By most accounts the internet is home to around 650 million websites, of which around 200 million are active. About 8,000 new websites go live every hour of every day.
These are big numbers and the continued phenomenal growth means that it’s increasingly difficult to find a unique and unused domain name (think website). So, web entrepreneurs are getting creative with website and company names, with varying degrees of success.
From Wall Street Journal:
The New York cousins who started a digital sing-along storybook business have settled on the name Mibblio.
The Australian founder of a startup connecting big companies to big-data scientists has dubbed his service Kaggle.
The former toy executive behind a two-year-old mobile screen-sharing platform is going with the name Shodogg.
And the Missourian who founded a website giving customers access to local merchants and service providers? He thinks it should be called Zaarly.
Quirky names for startups first surfaced about 20 years ago in Silicon Valley, with the birth of search engines such as Yahoo, which stands for “Yet Another Hierarchical Officious Oracle,” and Google, a misspelling of googol,? the almost unfathomably high number represented by a 1 followed by 100 zeroes.
By the early 2000s, the trend had spread to startups outside the Valley, including the Vancouver-based photo-sharing site Flickr and New York-based blogging platform Tumblr, to name just two.
The current crop of startups boasts even wackier spellings. The reason, they say, is that practically every new business—be it a popsicle maker or a furniture retailer—needs its own website. With about 252 million domain names currently registered across the Internet, the short, recognizable dot-com Web addresses, or URLs, have long been taken.
The only practical solution, some entrepreneurs say, is to invent words, like Mibblio, Kaggle, Shodogg and Zaarly, to avoid paying as much as $2 million for a concise, no-nonsense dot-com URL.
The rights to Investing.com, for example, sold for about $2.5 million last year.

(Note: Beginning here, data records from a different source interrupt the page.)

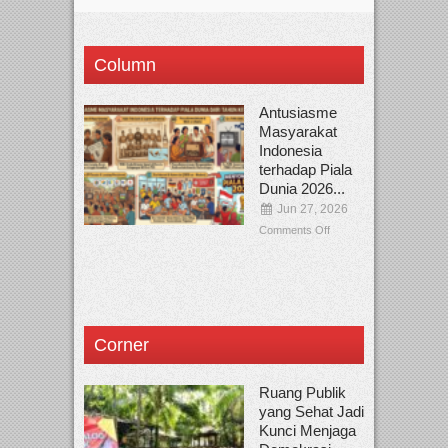
Column
Antusiasme
Masyarakat
Indonesia
terhadap Piala
Dunia 2026...
Jun 27, 2026
Comments Off
Corner
Ruang Publik
yang Sehat Jadi
Kunci Menjaga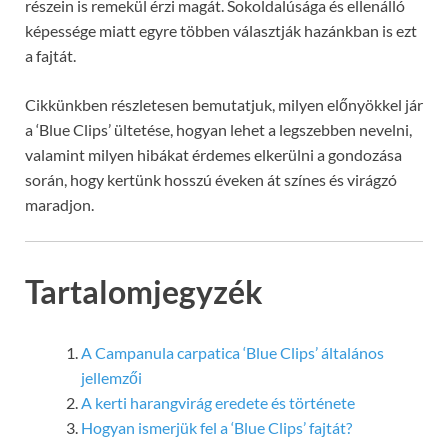
részein is remekül érzi magát. Sokoldalúsága és ellenálló
képessége miatt egyre többen választják hazánkban is ezt
a fajtát.
Cikkünkben részletesen bemutatjuk, milyen előnyökkel jár
a ‘Blue Clips’ ültetése, hogyan lehet a legszebben nevelni,
valamint milyen hibákat érdemes elkerülni a gondozása
során, hogy kertünk hosszú éveken át színes és virágzó
maradjon.
Tartalomjegyzék
A Campanula carpatica ‘Blue Clips’ általános
jellemzői
A kerti harangvirág eredete és története
Hogyan ismerjük fel a ‘Blue Clips’ fajtát?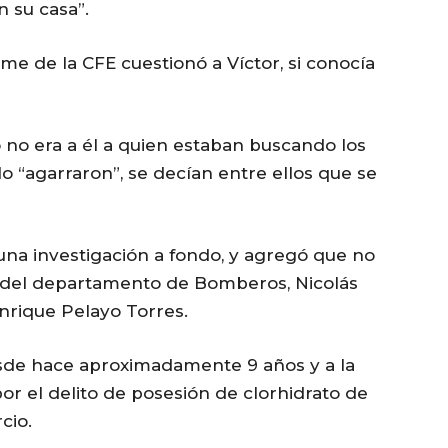
 su casa”.
me de la CFE cuestionó a Víctor, si conocía
 no era a él a quien estaban buscando los
lo “agarraron”, se decían entre ellos que se
 una investigación a fondo, y agregó que no
r del departamento de Bomberos, Nicolás
Enrique Pelayo Torres.
sde hace aproximadamente 9 años y a la
or el delito de posesión de clorhidrato de
cio.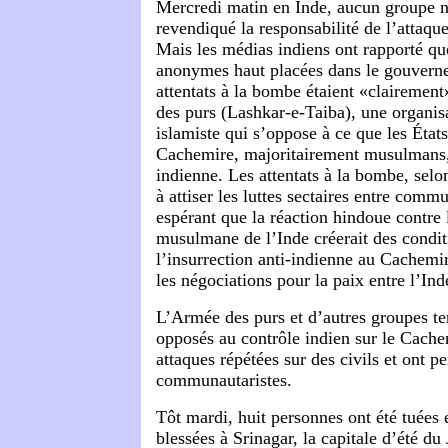
Mercredi matin en Inde, aucun groupe n
revendiqué la responsabilité de l’attaque
Mais les médias indiens ont rapporté qu
anonymes haut placées dans le gouverne
attentats à la bombe étaient «clairemen
des purs (Lashkar-e-Taiba), une organisa
islamiste qui s’oppose à ce que les Éta
Cachemire, majoritairement musulmans,
indienne.
Les attentats à la bombe, selo
à attiser les luttes sectaires entre comm
espérant que la réaction hindoue contre 
musulmane de l’Inde créerait des condit
l’insurrection anti-indienne au Cachemir
les négociations pour la paix entre l’Ind
L’Armée des purs et d’autres groupes ter
opposés au contrôle indien sur le Cach
attaques répétées sur des civils et ont pe
communautaristes.
Tôt mardi, huit personnes ont été tuées 
blessées à Srinagar, la capitale d’été d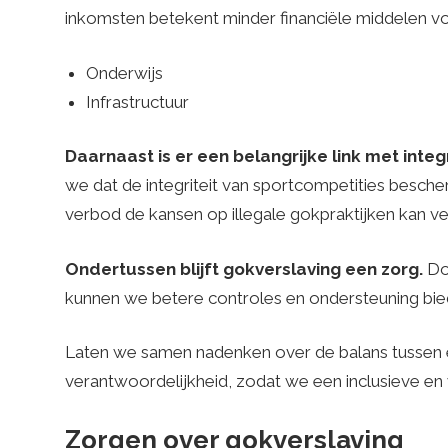
inkomsten betekent minder financiële middelen vo
Onderwijs
Infrastructuur
Daarnaast is er een belangrijke link met integr
we dat de integriteit van sportcompetities bescher
verbod de kansen op illegale gokpraktijken kan verg
Ondertussen blijft gokverslaving een zorg.
Doo
kunnen we betere controles en ondersteuning bie
Laten we samen nadenken over de balans tussen 
verantwoordelijkheid, zodat we een inclusieve 
Zorgen over gokverslaving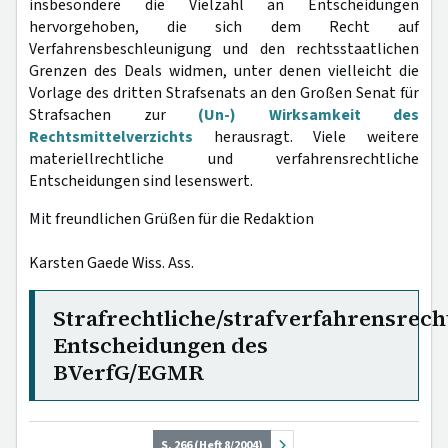
insbesondere die Vielzahl an Entscheidungen
hervorgehoben, die sich dem Recht auf
Verfahrensbeschleunigung und den rechtsstaatlichen
Grenzen des Deals widmen, unter denen vielleicht die
Vorlage des dritten Strafsenats an den Großen Senat für
Strafsachen zur
(Un-) Wirksamkeit des
Rechtsmittelverzichts
herausragt. Viele weitere
materiellrechtliche und verfahrensrechtliche
Entscheidungen sind lesenswert.
Mit freundlichen Grüßen für die Redaktion
Karsten Gaede Wiss. Ass.
Strafrechtliche/strafverfahrensrech
Entscheidungen des
BVerfG/EGMR
S. 266 (Heft 8/2004)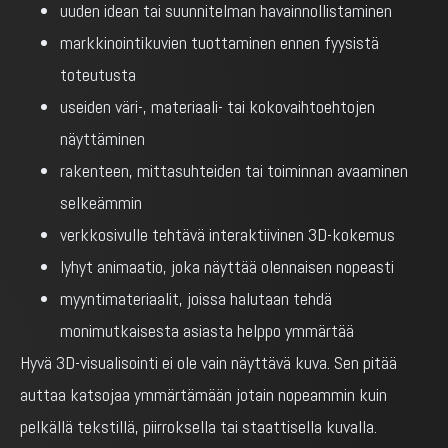
uuden idean tai suunnitelman havainnollistaminen
markkinointikuvien tuottaminen ennen fyysistä
toteutusta
useiden väri-, materiaali- tai kokovaihtoehtojen
näyttäminen
rakenteen, mittasuhteiden tai toiminnan avaaminen
selkeämmin
verkkosivulle tehtävä interaktiivinen 3D-kokemus
lyhyt animaatio, joka näyttää olennaisen nopeasti
myyntimateriaalit, joissa halutaan tehdä
monimutkaisesta asiasta helppo ymmärtää
Hyvä 3D-visualisointi ei ole vain näyttävä kuva. Sen pitää
auttaa katsojaa ymmärtämään jotain nopeammin kuin
pelkällä tekstillä, piirroksella tai staattisella kuvalla.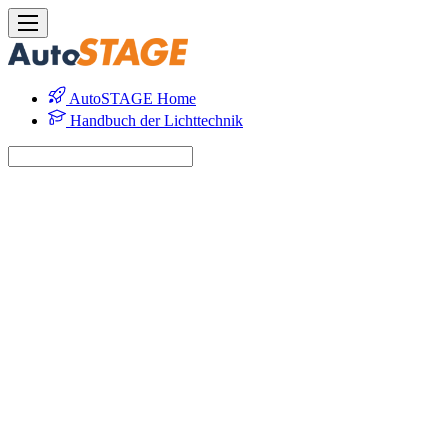
AutoSTAGE Home
Handbuch der Lichttechnik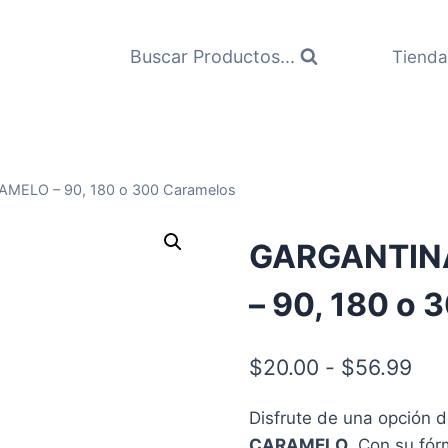
Buscar Productos...
Tienda
MELO – 90, 180 o 300 Caramelos
GARGANTINA
– 90, 180 o
Ra
$
20.00
-
$
56.99
de
Disfrute de una opción d
pre
CARAMELO
. Con su fó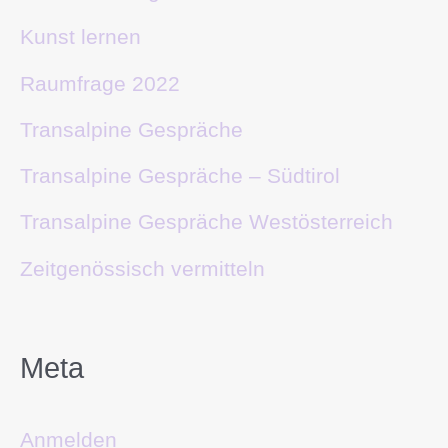
Kunst lernen
Raumfrage 2022
Transalpine Gespräche
Transalpine Gespräche – Südtirol
Transalpine Gespräche Westösterreich
Zeitgenössisch vermitteln
Meta
Anmelden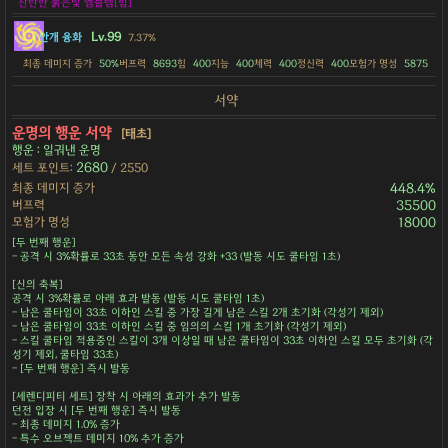
찬란한 붉은빛 엠블렘[힘]
Lv.99
안개 융화
7.37%
최종 데미지 증가
50%
버프력
8693
힘
400
지능
400
체력
400
정신력
400
모험가 명성
5875
서약
운명의 행운 서약
[태초]
행운 : 일궈낸 운명
2680
세트 포인트:
/ 2550
최종 데미지 증가
448.4%
버프력
35500
모험가 명성
18000
[두 번째 행운]
- 공격 시 3%확률로 33초 동안 모든 속성 강화 +33 (발동 시도 쿨타임 1초)
[신의 축복]
공격 시 3%확률로 아래 효과 발동 (발동 시도 쿨타임 1초)
- 남은 쿨타임이 33초 이하인 스킬 중 가장 길게 남은 스킬 2개 초기화 (각성기 제외)
- 남은 쿨타임이 33초 이하인 스킬 중 임의의 스킬 1개 초기화 (각성기 제외)
- 스킬 쿨타임 적용중인 스킬이 3개 이상일 때 남은 쿨타임이 33초 이하인 스킬 모두 초기화 (각
성기 제외, 쿨타임 33초)
- [두 번째 행운] 즉시 발동
[세렌디피티 세트] 장착 시 아래의 효과가 추가 발동
던전 입장 시 [두 번째 행운] 즉시 발동
- 최종 데미지 1.0% 증가
- 특수 오브젝트 데미지 10% 추가 증가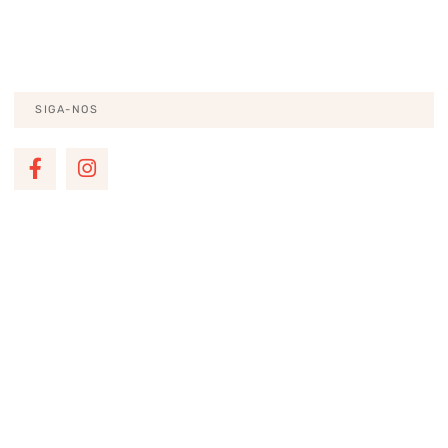
EU QUERO
SIGA-NOS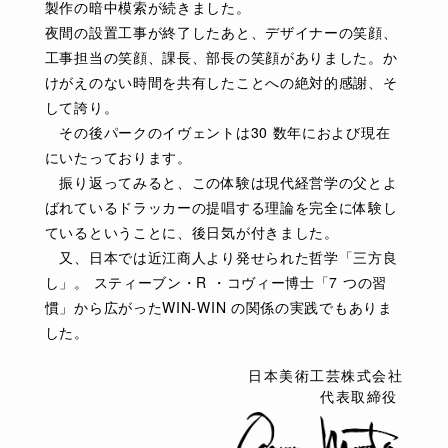
製作の暗中模索が続きました。
夜間の設置工事が終了したあと、デザイナーの笑顔、
工事担当の笑顔、課長、部長の笑顔がありました。か
けがえのない時間を共有したことへの絶対的感謝、そ
して誇り。
その後パークのイヴェントは30 数年におよび現在
にいたっております。
振り返ってみると、この体験は現代経営学の父とよ
ばれているドラッカーの提唱する理論を完全に体験し
ているということに、後日気が付きました。
又、日本では近江商人より発せられた哲学「三方良
し」。 スティーブン・R ・コヴィー博士「7 つの習
慣」から広がったWIN-WIN の関係の実践でもありま
した。
日本美術工芸株式会社
代表取締役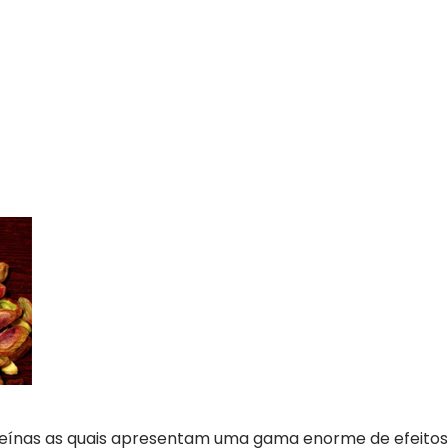
teínas as quais apresentam uma gama enorme de efeitos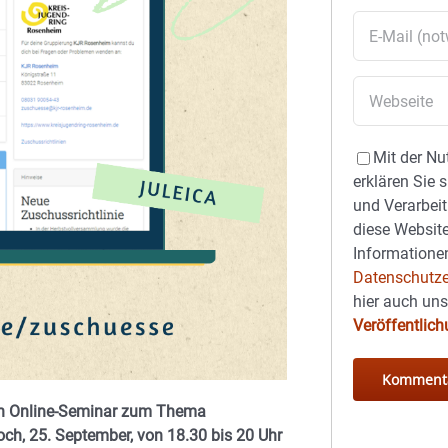
Mit der Nu
erklären Sie 
und Verarbeit
diese Website
Informationen
Datenschutze
hier auch un
Veröffentlic
sen Online-Seminar zum Thema
och, 25. September, von 18.30 bis 20 Uhr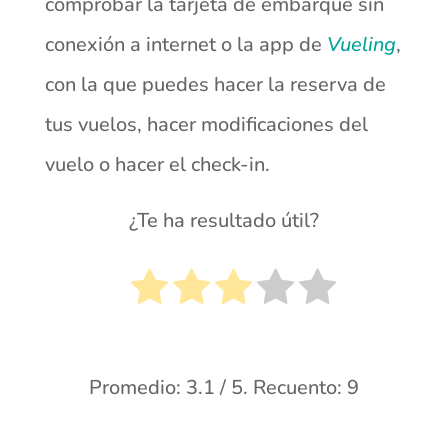
comprobar la tarjeta de embarque sin
conexión a internet o la app de
Vueling
,
con la que puedes hacer la reserva de
tus vuelos, hacer modificaciones del
vuelo o hacer el check-in.
¿Te ha resultado útil?
Promedio:
3.1
/ 5. Recuento:
9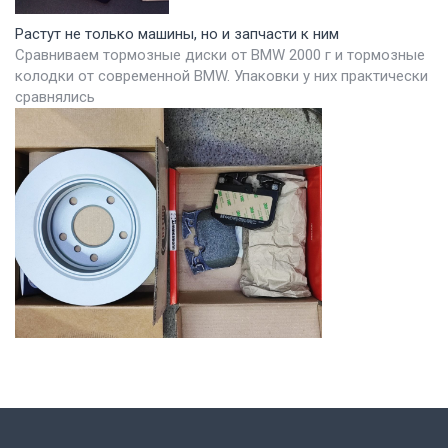
Растут не только машины, но и запчасти к ним
Сравниваем тормозные диски от BMW 2000 г и тормозные
колодки от современной BMW. Упаковки у них практически
сравнялись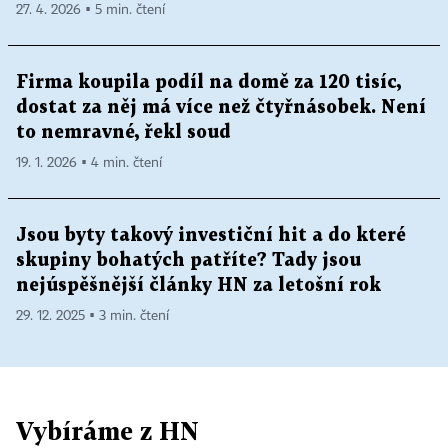
27. 4. 2026 ▪ 5 min. čtení
Firma koupila podíl na domě za 120 tisíc,
dostat za něj má více než čtyřnásobek. Není
to nemravné, řekl soud
19. 1. 2026 ▪ 4 min. čtení
Jsou byty takový investiční hit a do které
skupiny bohatých patříte? Tady jsou
nejúspěšnější články HN za letošní rok
29. 12. 2025 ▪ 3 min. čtení
Vybíráme z HN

Choosing a name that’s a made-up word also helps entrepreneurs steer clear of trademark entanglements.
The challenge is to come up with something that conveys meaning, is memorable,?and isn’t just alphabet soup. Most founders don’t have the budget to hire naming advisers.
Founders tend to favor short names of five to seven letters, because they worry that potential customers might forget longer ones, according to Steve Manning, founder of Igor, a name-consulting company.
Linguistically speaking, there are only a few methods of forming new words. They include misspelling, compounding, blending and scrambling.
At Mibblio, the naming process was “the length of a human gestation period,” says the company’s 28-year-old co-founder David Leiberman, “but only more painful,” adds fellow co-founder Sammy Rubin, 35.
The two men made several trips back to the drawing board; early contenders included Babethoven, Yipsqueak and Canarytales, but none was a perfect fit. One they both loved, Squeakbox, was taken.